Everyone at the D.C. Pen Show asked about the upcoming release of Robert Oster Lake of Fire and I had to tell them, “not until San Francisco,” knowing full well I had a whole bottle. The bottle I have is from the new ink.art series which is designed to be improved for art purposes. The ink.art colors come in 100ml bottles and has added UV protection. The only detailed information I could find about the ink.art inks was from Nick Stewart of Fountain Pen Inks and Bleach on FPN. Bless that Nick and his inky experiments.
With the ink, I also received the new Serendipity Hybrid Pen to try. It was created as a collaboration between Robert Oster and James Finniss of Pensive Pens to create a dip-style fountain pen for ink testing and experimentation. The pen takes standard screw-in size 6 nibs. It shipped with a broad nib but I swapped in a Goulet Pens EF nib to more closely represent the style of writing that I do.
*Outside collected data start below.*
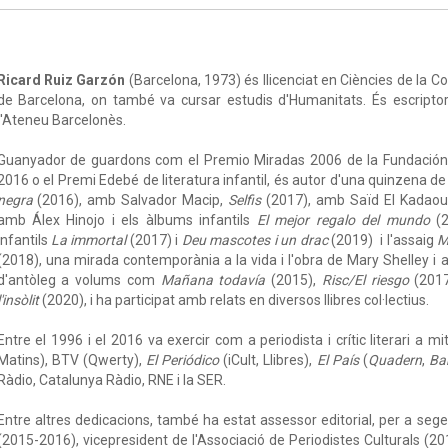
Ricard Ruiz Garzón
(Barcelona, 1973) és llicenciat en Ciències de la 
de Barcelona, on també va cursar estudis d'Humanitats. És escriptor 
l'Ateneu Barcelonès.
Guanyador de guardons com el Premio Miradas 2006 de la Fundación
2016 o el Premi Edebé de literatura infantil, és autor d'una quinzena de l
negra
(2016), amb Salvador Macip,
Selfis
(2017), amb Saïd El Kadaoui,
amb Álex Hinojo i els àlbums infantils
El mejor regalo del mundo
(2
infantils
La immortal
(2017) i
Deu mascotes i un drac
(2019) i l'assaig
M
(2018), una mirada contemporània a la vida i l'obra de Mary Shelley i
d'antòleg a volums com
Mañana todavía
(2015),
Risc/El riesgo
(201
l'insòlit
(2020), i ha participat amb relats en diversos llibres col·lectius.
Entre el 1996 i el 2016 va exercir com a periodista i crític literari a mi
Matins), BTV (Qwerty),
El Periódico
(iCult, Llibres),
El País
(
Quadern
,
Ba
Ràdio, Catalunya Ràdio, RNE i la SER.
Entre altres dedicacions, també ha estat assessor editorial, per a se
(2015-2016), vicepresident de l'Associació de Periodistes Culturals (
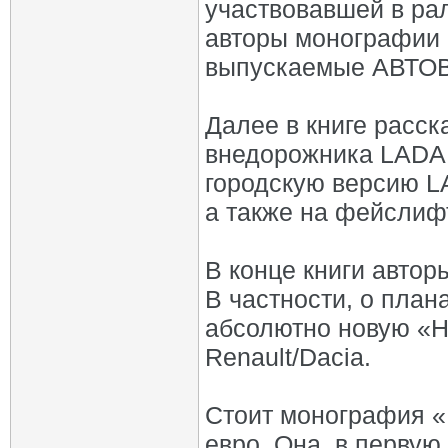
участвовавшей в ра
авторы монографии 
выпускаемые АВТО
Далее в книге расс
внедорожника LADA N
городскую версию L
а также на фейслифт
В конце книги автор
В частности, о план
абсолютно новую «Н
Renault/Dacia.
Стоит монография «
евро. Она, в первую 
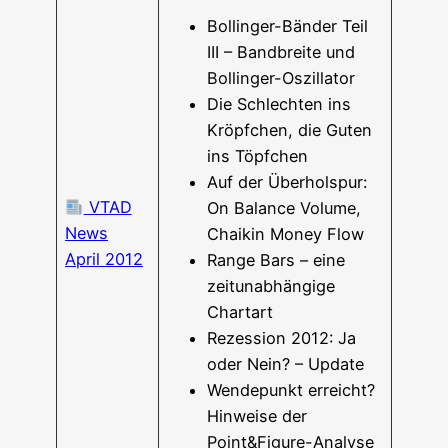
Bol­­lin­­ger-Bän­­der Teil
III – Band­brei­te und
Bollinger-Oszillator
Die Schlech­ten ins
Kröpf­chen, die Guten
ins Töpfchen
Auf der Über­hol­spur:
VTAD
On Balan­ce Volu­me,
News
Chai­kin Money Flow
April 2012
Ran­ge Bars – eine
zeit­un­ab­hän­gi­ge
Chartart
Rezes­si­on 2012: Ja
oder Nein? – Update
Wen­de­punkt erreicht?
Hin­wei­se der
Point&Figure-Analyse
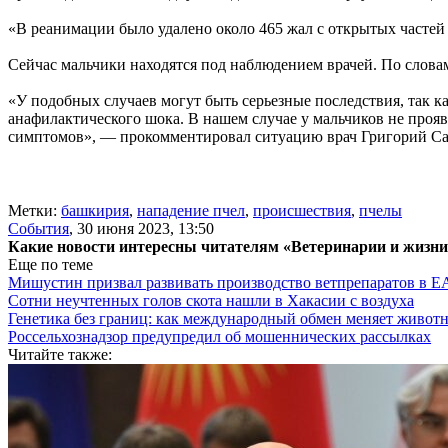
«В реанимации было удалено около 465 жал с открытых частей 
Сейчас мальчики находятся под наблюдением врачей. По словам
«У подобных случаев могут быть серьезные последствия, так ка
анафилактического шока. В нашем случае у мальчиков не прояв
симптомов», — прокомментировал ситуацию врач Григорий Саа
Метки:
башкирия
,
нападение пчел
,
происшествия
,
пчелы
События
,
30 июня 2023, 13:50
Какие новости интересны читателям «Ветеринарии и жизн
Еще по теме
Мишустин призвал развивать производство ветпрепаратов в 
Сотни неучтенных голов скота нашли в Хакасии с воздуха
Генетика без границ: как международный обмен меняет животн
Россельхознадзор предупредил об мошеннических рассылках
Читайте также:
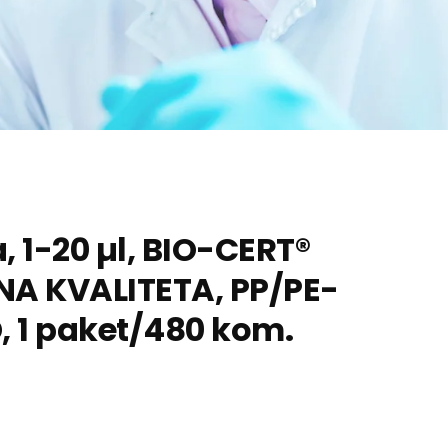
a, 1-20 µl, BIO-CERT®
NA KVALITETA, PP/PE-
VD, 1 paket/480 kom.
I have a similar style of nib holder that I had made for me by Shawn Newton to hold vintage Esterbrook nibs several years ago that I use for ink sampling and to use my large collection of Esterbrook nibs. I included it in the photo above to show it for comparison. The Serendipity Hybrid Pen is just slightly shorter and has a slightly recessed area at the grip compared to my Esterbrook holder. Otherwise, they are remarkably similar in size and shape.
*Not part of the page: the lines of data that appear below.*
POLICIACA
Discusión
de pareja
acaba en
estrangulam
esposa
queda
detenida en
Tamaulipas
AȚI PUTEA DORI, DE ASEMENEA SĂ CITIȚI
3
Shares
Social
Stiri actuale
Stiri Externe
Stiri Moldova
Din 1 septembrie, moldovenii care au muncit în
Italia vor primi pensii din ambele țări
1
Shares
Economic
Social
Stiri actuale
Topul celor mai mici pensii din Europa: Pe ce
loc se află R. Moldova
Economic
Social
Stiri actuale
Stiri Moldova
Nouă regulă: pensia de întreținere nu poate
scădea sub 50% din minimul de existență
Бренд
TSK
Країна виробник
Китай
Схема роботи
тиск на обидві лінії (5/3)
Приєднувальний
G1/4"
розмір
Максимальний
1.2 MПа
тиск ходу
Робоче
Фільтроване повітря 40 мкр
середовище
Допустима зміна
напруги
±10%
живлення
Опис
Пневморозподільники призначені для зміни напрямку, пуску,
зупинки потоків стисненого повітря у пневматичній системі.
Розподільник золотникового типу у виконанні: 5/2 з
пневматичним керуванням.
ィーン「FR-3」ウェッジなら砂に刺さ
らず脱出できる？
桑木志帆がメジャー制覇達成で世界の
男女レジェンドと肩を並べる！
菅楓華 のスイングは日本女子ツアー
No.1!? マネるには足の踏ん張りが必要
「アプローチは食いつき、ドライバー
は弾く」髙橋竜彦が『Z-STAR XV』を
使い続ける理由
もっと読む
As for the Lake of Fire ink, there is a notable red violet sheen over the deep blue. The closest color I could find in the ink archive is Pilot Iroshizuku Tsuki-Yu which is a similar color with a similar sheen just a bit lighter overall than Lake of Fire. Other inks that might be close start to lean more blue-black or deep navy.
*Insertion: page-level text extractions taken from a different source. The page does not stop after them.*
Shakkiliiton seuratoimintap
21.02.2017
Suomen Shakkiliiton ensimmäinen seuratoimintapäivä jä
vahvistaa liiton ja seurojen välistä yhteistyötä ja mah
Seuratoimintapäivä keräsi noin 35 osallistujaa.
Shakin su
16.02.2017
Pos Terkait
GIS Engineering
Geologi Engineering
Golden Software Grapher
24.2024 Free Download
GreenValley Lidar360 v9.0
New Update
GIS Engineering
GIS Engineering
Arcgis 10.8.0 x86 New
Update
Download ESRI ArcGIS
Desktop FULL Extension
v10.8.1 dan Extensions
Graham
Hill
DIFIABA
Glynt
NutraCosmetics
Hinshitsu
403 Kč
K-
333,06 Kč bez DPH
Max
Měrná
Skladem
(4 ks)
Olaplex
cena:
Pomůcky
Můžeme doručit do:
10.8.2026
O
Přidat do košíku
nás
The writing sample shows both the ink and the nibs used with the Serendipity Hybrid Pen using a broad nib and an EF nib, a paint brush, a Zebra G dip nib, and my Shawn Newton nib holder and an Esterbrook nib holder with a #2442 nib.
I like the idea of the Serendipity Hybrid Pen but I found the grip section a bit awkward. I couldn’t figure out exactly where to put my thumb. I either had to choke up on the grip toward the nib or move my hand back away from the grip. I prefer the smooth grip on my Newton holder.
Lake of Fire will be available in the US at the San Francisco Pen Show in both the Signature and ink.art formulas and then through all your favorite retailers.
DISCLAIMER: This item was sent to me free of charge by Robert Oster, James Finniss of Pensive Pens and Bauer Inks of Canada for the purpose of review. Please see the About page for more details.
4 comments / Add your comment below
I’m wondering if the ink.art inks behave noticeably differently in fountain pens from the regular inks. Have you observed differences?
None that I can tell. It’s been widely distributed to friends as well and no one has mentioned anything in regards to the Lake of Fire ink.art.
I’ve wanted this ink since I first saw it a couple of months ago. But all I can find in the US are the “Signature” inks, and not the ink.art version. I want to use this color in a fountain pen, but the samples so far I’ve seen of the “signature” version look totally different than the ink.art samples (mainly, it looks like the sheen is almost all gone). Do you know if they look different?
The ink.Art and Signature inks sheen the same. It could be the paper that the swatches are on. Tomoe River and the Col-o-ring paper are going to show more sheen than standard office paper or Leuchtturm and the like.